Santasusagna’s books are very demystifying of the supposed dangers of the jungle and dramatic regarding human relationships. In the jungle, armed neighbors pose a greater risk than elusive species such as the puma, which he has heard hundreds of times but has barely seen a couple of times. Reading ‘Una granja a l’Amazònia’ (Editorial Cossetània, 2009), one learns that jungle animals are very cautious: they only attack if their prey is easy or if they are sure they are not going to take risks, they make decisions based on function of avoiding an eventual injury, which in the jungle could have catastrophic consequences. And that is why he ended up saving himself from an unfortunate encounter with a jaguar despite the fact that his shotgun failed due to having the cartridges wet.

Santasusagna closed the farm in the Amazon for the same reason that he is now going to dismantle the cheese and goat business, although he boasts that it was a genuine success. He wanted to show that a meat business was possible in the Amazon, “a source of animal protein” as he defines it, with pigs that were not locked up and roamed freely.

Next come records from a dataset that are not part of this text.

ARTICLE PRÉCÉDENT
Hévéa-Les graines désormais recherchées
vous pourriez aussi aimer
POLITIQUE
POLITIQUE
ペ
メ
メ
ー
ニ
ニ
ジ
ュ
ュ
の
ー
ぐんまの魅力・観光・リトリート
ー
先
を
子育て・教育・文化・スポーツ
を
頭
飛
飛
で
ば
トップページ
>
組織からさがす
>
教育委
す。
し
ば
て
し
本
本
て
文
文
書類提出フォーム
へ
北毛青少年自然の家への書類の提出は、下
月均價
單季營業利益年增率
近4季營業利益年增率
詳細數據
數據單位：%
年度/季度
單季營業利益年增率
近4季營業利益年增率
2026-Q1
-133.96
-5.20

And he affirms that in five years a pig has never died because of a predator and that none of them have gotten sick either: “Pigs know how to defend themselves very well, but they ran around my yard, I ended up taking affection for them and then I couldn’t kill them anymore ”, he concludes.

Carles closed the farm but continued in Guyana until they decided to return to Europe, especially so that Yan Ling, with whom he is more than thirty years apart, could have more of a social life since the friends Carles had in the jungle were his age. . The choice of l’Olbier was fortuitous. They preferred to go to a town in Spain, but in France they were given better conditions to set up a business with goats.

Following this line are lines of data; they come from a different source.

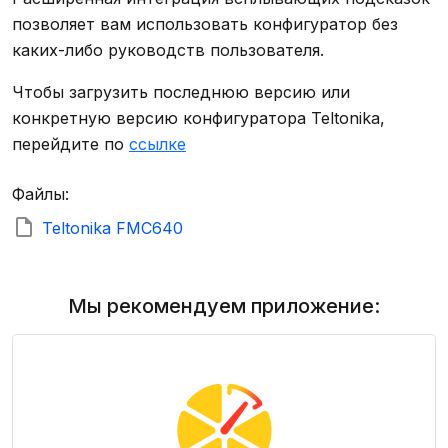
позволяет вам использовать конфигуратор без
каких-либо руководств пользователя.
Чтобы загрузить последнюю версию или
конкретную версию конфигуратора Teltonika,
перейдите по
ссылке
Файлы:
Teltonika FMC640
Мы рекомендуем приложение: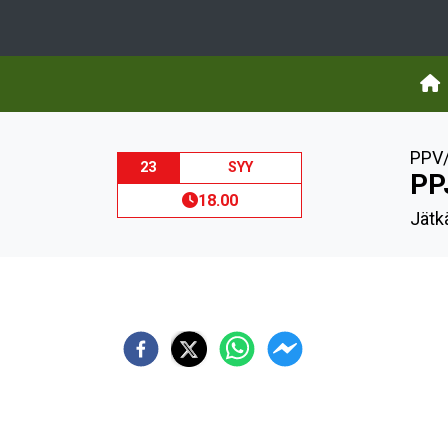
PPV/
23
SYY
PP
18.00
Jätkä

Although the farm lasted five years, Carles Santasusagna spent eleven, between 1997 and 2011 in this second long stay in Guyana. The first was between 1985 and 1992, more radical and alternative, accompanied by his partner at the time, Lydia, and from that journey he wrote his first book, ‘Cinc anys a la selva de la Guiana’ (La Campana publishing house). “I wanted to live in contact with nature in a place unmediated by man, to discover the magical dimension of existence”, he reasoned when I interviewed him in 1994, on the occasion of a report on adventurers that was published in La Vanguardia Magazine. That challenge ended with a sentimental separation, but without the fatalism of the character played by Harrison Ford in The Mosquito Coast, Peter Weir’s film adaptation of Paul Theroux’s novel.

Now he is hesitating between choosing to live on the banks of the Approuague River, like last time, or closer to the road that connects Cayenne, the capital of French Guiana, with the border with Brazil, which would allow him to do without buying a house. canoe and an outboard motor. But the life of Carles Santasusagna has never been very planned. Like when he went to Brazil and worked as a cowboy in Mato Grosso or when his first attempt to live in the jungle in a commune with some friends was a resounding failure. Or his initial obsession with finding out if Amazon riders really existed.

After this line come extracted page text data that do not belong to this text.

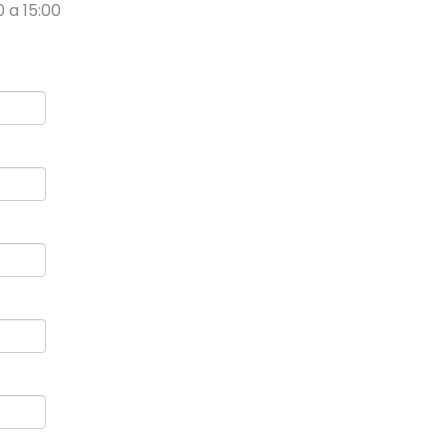
 a 15:00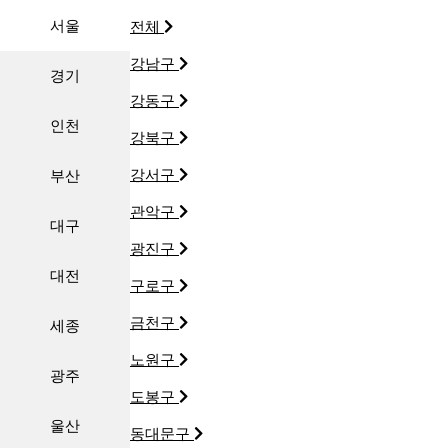
서울
전체
강남구
경기
강동구
인천
강북구
강서구
부산
관악구
대구
광진구
대전
구로구
금천구
세종
노원구
광주
도봉구
울산
동대문구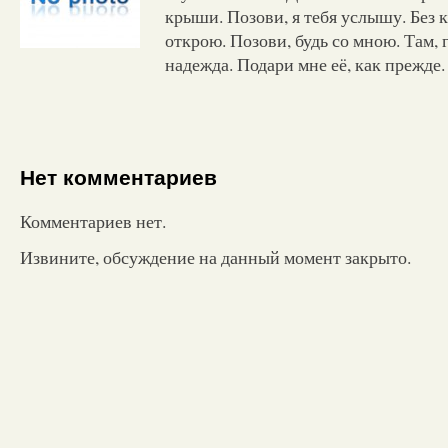
крыши. Позови, я тебя услышу. Без 
открою. Позови, будь со мною. Там, г
надежда. Подари мне её, как прежде
Нет комментариев
Комментариев нет.
Извините, обсуждение на данный момент закрыто.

Carles Santasusagna is not afraid of growing old in the jungle. “There are the same diseases there as here,” he explains. But he has made a firm decision. The farmer who no longer wants to kill more animals is going to dedicate himself to growing fruits in the jungle. Banana trees for sure, maybe avocados, that remains to be seen. And flowers to attract the birds. Thus Carles Santasusagna, who says that he never had time to retire, will be able to enjoy the animals, although, he proclaims, nodding in agreement, that “at a certain age, everything is very temporary.”